Types de Violences Conjugales

Les violences conjugales se manifestent sous plusieurs formes :

  • Violences physiques : Coups, blessures légères ou graves.
  • Violences psychologiques : Harcèlement, menaces, insultes.
  • Violences sexuelles : Viol, agressions sexuelles.
  • Violences économiques : Contrôle financier, interdiction de travailler pour maintenir la dépendance.

La notion de conjugalité s’étend à toute relation sentimentale, qu’elle soit actuelle ou passée, incluant le mariage, le PACS, le concubinage, et même les relations terminées.

Droits des Victimes : Protection et Démarches

Intervention des Forces de l’Ordre :

En cas d’urgence, les victimes peuvent appeler la police ou la gendarmerie au 17, ou envoyer un SMS au 114 en cas d’incapacité à parler. Un chat en ligne est également disponible pour contacter les forces de l’ordre via le site du service public.

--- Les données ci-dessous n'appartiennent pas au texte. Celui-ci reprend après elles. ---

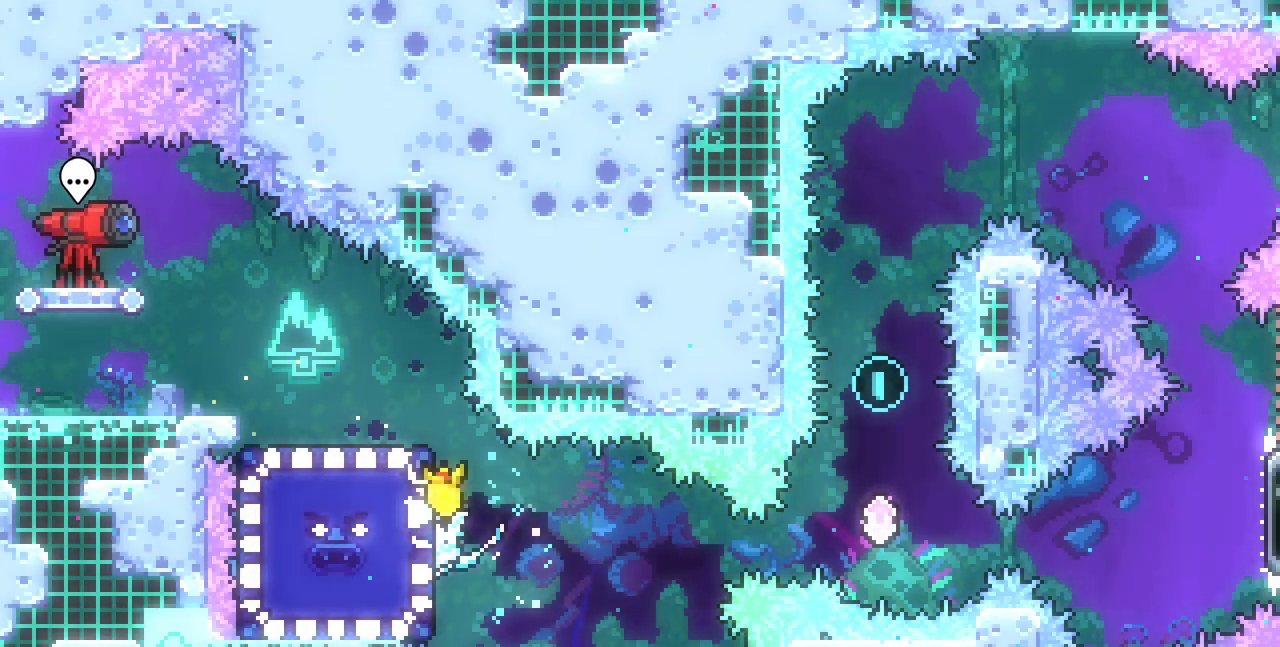
{"keys": ["right", "x"], "events": [[167, "left", "up"], [467, "right", "down"]]}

Ordonnance de Protection :

Les victimes peuvent demander une ordonnance de protection auprès du juge aux affaires familiales, selon les articles 515-9 et suivants du code civil. Cette mesure peut inclure la séparation des domiciles, l’interdiction de contact, ou la dissimulation du nouveau domicile. Le juge peut également statuer sur l’autorité parentale et les droits de visite.

Aide Juridique :

L’avocat est essentiel pour constituer un dossier solide, incluant un certificat médical pour prouver les violences subies. Porter plainte permet d’initier une enquête et des poursuites pénales, et lors du procès, la victime peut demander des mesures de protection et des dommages et intérêts.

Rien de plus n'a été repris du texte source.